OBJECTIVE – Copy every one of the lines below word for word, with no changes.

═════ DATA EXCERPTS ═════

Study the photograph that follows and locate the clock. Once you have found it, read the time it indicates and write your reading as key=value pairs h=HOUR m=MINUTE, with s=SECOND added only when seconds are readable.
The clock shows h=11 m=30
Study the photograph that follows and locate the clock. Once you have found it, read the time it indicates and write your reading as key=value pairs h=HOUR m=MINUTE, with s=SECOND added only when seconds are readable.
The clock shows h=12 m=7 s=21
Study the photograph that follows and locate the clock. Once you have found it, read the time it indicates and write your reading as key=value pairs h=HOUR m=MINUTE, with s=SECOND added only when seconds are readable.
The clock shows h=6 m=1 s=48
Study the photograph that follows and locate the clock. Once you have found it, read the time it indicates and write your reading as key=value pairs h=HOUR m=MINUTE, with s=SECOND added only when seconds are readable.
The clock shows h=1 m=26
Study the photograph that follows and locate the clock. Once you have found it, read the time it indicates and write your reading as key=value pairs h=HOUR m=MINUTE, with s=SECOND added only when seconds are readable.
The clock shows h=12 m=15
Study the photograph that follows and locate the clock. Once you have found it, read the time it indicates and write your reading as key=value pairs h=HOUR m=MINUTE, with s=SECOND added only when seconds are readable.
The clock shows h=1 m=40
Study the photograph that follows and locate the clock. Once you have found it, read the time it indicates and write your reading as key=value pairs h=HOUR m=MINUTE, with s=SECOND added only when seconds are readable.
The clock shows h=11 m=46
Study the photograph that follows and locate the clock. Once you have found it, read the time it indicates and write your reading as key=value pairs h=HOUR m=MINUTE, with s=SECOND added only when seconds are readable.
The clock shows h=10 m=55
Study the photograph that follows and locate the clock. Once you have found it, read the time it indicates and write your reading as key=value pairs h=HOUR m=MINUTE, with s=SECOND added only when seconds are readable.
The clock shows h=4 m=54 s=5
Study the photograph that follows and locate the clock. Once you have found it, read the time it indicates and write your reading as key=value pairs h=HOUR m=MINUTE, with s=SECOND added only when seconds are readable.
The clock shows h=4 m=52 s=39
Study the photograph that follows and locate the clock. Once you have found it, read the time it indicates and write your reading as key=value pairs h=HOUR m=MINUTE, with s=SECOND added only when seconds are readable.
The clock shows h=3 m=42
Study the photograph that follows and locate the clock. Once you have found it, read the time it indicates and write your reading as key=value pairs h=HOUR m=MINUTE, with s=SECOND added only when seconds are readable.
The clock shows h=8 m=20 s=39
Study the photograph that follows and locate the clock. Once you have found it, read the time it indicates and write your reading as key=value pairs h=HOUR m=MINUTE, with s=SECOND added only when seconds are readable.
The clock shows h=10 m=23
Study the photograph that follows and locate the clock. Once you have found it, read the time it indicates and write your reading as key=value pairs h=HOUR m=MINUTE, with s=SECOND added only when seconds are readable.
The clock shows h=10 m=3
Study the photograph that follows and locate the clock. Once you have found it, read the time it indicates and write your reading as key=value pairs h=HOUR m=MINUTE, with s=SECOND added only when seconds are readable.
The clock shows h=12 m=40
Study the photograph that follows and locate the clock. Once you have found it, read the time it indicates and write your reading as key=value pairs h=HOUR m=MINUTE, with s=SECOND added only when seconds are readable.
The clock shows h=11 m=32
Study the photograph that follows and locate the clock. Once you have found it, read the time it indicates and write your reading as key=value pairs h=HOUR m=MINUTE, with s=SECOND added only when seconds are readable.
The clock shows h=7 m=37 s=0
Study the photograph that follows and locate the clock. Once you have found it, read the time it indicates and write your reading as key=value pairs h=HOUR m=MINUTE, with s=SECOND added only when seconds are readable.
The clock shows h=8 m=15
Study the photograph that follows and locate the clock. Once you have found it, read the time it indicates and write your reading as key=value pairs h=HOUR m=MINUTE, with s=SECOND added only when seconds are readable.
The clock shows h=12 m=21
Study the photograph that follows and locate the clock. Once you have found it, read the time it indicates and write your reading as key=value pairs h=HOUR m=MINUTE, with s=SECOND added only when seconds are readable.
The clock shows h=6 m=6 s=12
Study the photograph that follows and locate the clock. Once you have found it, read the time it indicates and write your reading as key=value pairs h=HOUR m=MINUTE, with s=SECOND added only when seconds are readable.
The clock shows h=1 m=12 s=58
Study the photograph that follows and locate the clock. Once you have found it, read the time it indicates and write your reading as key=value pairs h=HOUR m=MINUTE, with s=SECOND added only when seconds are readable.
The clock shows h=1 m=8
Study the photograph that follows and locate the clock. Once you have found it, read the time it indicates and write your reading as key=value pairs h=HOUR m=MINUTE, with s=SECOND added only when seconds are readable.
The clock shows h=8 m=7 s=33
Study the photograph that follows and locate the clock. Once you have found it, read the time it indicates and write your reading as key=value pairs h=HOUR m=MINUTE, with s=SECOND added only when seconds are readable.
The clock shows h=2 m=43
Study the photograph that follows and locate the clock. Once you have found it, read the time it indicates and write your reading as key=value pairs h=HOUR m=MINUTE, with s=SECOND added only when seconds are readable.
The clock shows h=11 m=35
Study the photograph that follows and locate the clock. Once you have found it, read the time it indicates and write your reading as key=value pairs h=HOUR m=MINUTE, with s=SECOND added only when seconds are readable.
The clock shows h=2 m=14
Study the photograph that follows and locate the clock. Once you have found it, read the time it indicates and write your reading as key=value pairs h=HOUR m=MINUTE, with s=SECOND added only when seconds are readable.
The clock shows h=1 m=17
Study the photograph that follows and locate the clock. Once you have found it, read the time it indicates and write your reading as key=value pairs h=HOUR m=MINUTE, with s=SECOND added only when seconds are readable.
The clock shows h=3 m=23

═════

WORKED ANSWER –
Study the photograph that follows and locate the clock. Once you have found it, read the time it indicates and write your reading as key=value pairs h=HOUR m=MINUTE, with s=SECOND added only when seconds are readable.
The clock shows h=11 m=30
Study the photograph that follows and locate the clock. Once you have found it, read the time it indicates and write your reading as key=value pairs h=HOUR m=MINUTE, with s=SECOND added only when seconds are readable.
The clock shows h=12 m=7 s=21
Study the photograph that follows and locate the clock. Once you have found it, read the time it indicates and write your reading as key=value pairs h=HOUR m=MINUTE, with s=SECOND added only when seconds are readable.
The clock shows h=6 m=1 s=48
Study the photograph that follows and locate the clock. Once you have found it, read the time it indicates and write your reading as key=value pairs h=HOUR m=MINUTE, with s=SECOND added only when seconds are readable.
The clock shows h=1 m=26
Study the photograph that follows and locate the clock. Once you have found it, read the time it indicates and write your reading as key=value pairs h=HOUR m=MINUTE, with s=SECOND added only when seconds are readable.
The clock shows h=12 m=15
Study the photograph that follows and locate the clock. Once you have found it, read the time it indicates and write your reading as key=value pairs h=HOUR m=MINUTE, with s=SECOND added only when seconds are readable.
The clock shows h=1 m=40
Study the photograph that follows and locate the clock. Once you have found it, read the time it indicates and write your reading as key=value pairs h=HOUR m=MINUTE, with s=SECOND added only when seconds are readable.
The clock shows h=11 m=46
Study the photograph that follows and locate the clock. Once you have found it, read the time it indicates and write your reading as key=value pairs h=HOUR m=MINUTE, with s=SECOND added only when seconds are readable.
The clock shows h=10 m=55
Study the photograph that follows and locate the clock. Once you have found it, read the time it indicates and write your reading as key=value pairs h=HOUR m=MINUTE, with s=SECOND added only when seconds are readable.
The clock shows h=4 m=54 s=5
Study the photograph that follows and locate the clock. Once you have found it, read the time it indicates and write your reading as key=value pairs h=HOUR m=MINUTE, with s=SECOND added only when seconds are readable.
The clock shows h=4 m=52 s=39
Study the photograph that follows and locate the clock. Once you have found it, read the time it indicates and write your reading as key=value pairs h=HOUR m=MINUTE, with s=SECOND added only when seconds are readable.
The clock shows h=3 m=42
Study the photograph that follows and locate the clock. Once you have found it, read the time it indicates and write your reading as key=value pairs h=HOUR m=MINUTE, with s=SECOND added only when seconds are readable.
The clock shows h=8 m=20 s=39
Study the photograph that follows and locate the clock. Once you have found it, read the time it indicates and write your reading as key=value pairs h=HOUR m=MINUTE, with s=SECOND added only when seconds are readable.
The clock shows h=10 m=23
Study the photograph that follows and locate the clock. Once you have found it, read the time it indicates and write your reading as key=value pairs h=HOUR m=MINUTE, with s=SECOND added only when seconds are readable.
The clock shows h=10 m=3
Study the photograph that follows and locate the clock. Once you have found it, read the time it indicates and write your reading as key=value pairs h=HOUR m=MINUTE, with s=SECOND added only when seconds are readable.
The clock shows h=12 m=40
Study the photograph that follows and locate the clock. Once you have found it, read the time it indicates and write your reading as key=value pairs h=HOUR m=MINUTE, with s=SECOND added only when seconds are readable.
The clock shows h=11 m=32
Study the photograph that follows and locate the clock. Once you have found it, read the time it indicates and write your reading as key=value pairs h=HOUR m=MINUTE, with s=SECOND added only when seconds are readable.
The clock shows h=7 m=37 s=0
Study the photograph that follows and locate the clock. Once you have found it, read the time it indicates and write your reading as key=value pairs h=HOUR m=MINUTE, with s=SECOND added only when seconds are readable.
The clock shows h=8 m=15
Study the photograph that follows and locate the clock. Once you have found it, read the time it indicates and write your reading as key=value pairs h=HOUR m=MINUTE, with s=SECOND added only when seconds are readable.
The clock shows h=12 m=21
Study the photograph that follows and locate the clock. Once you have found it, read the time it indicates and write your reading as key=value pairs h=HOUR m=MINUTE, with s=SECOND added only when seconds are readable.
The clock shows h=6 m=6 s=12
Study the photograph that follows and locate the clock. Once you have found it, read the time it indicates and write your reading as key=value pairs h=HOUR m=MINUTE, with s=SECOND added only when seconds are readable.
The clock shows h=1 m=12 s=58
Study the photograph that follows and locate the clock. Once you have found it, read the time it indicates and write your reading as key=value pairs h=HOUR m=MINUTE, with s=SECOND added only when seconds are readable.
The clock shows h=1 m=8
Study the photograph that follows and locate the clock. Once you have found it, read the time it indicates and write your reading as key=value pairs h=HOUR m=MINUTE, with s=SECOND added only when seconds are readable.
The clock shows h=8 m=7 s=33
Study the photograph that follows and locate the clock. Once you have found it, read the time it indicates and write your reading as key=value pairs h=HOUR m=MINUTE, with s=SECOND added only when seconds are readable.
The clock shows h=2 m=43
Study the photograph that follows and locate the clock. Once you have found it, read the time it indicates and write your reading as key=value pairs h=HOUR m=MINUTE, with s=SECOND added only when seconds are readable.
The clock shows h=11 m=35
Study the photograph that follows and locate the clock. Once you have found it, read the time it indicates and write your reading as key=value pairs h=HOUR m=MINUTE, with s=SECOND added only when seconds are readable.
The clock shows h=2 m=14
Study the photograph that follows and locate the clock. Once you have found it, read the time it indicates and write your reading as key=value pairs h=HOUR m=MINUTE, with s=SECOND added only when seconds are readable.
The clock shows h=1 m=17
Study the photograph that follows and locate the clock. Once you have found it, read the time it indicates and write your reading as key=value pairs h=HOUR m=MINUTE, with s=SECOND added only when seconds are readable.
The clock shows h=3 m=23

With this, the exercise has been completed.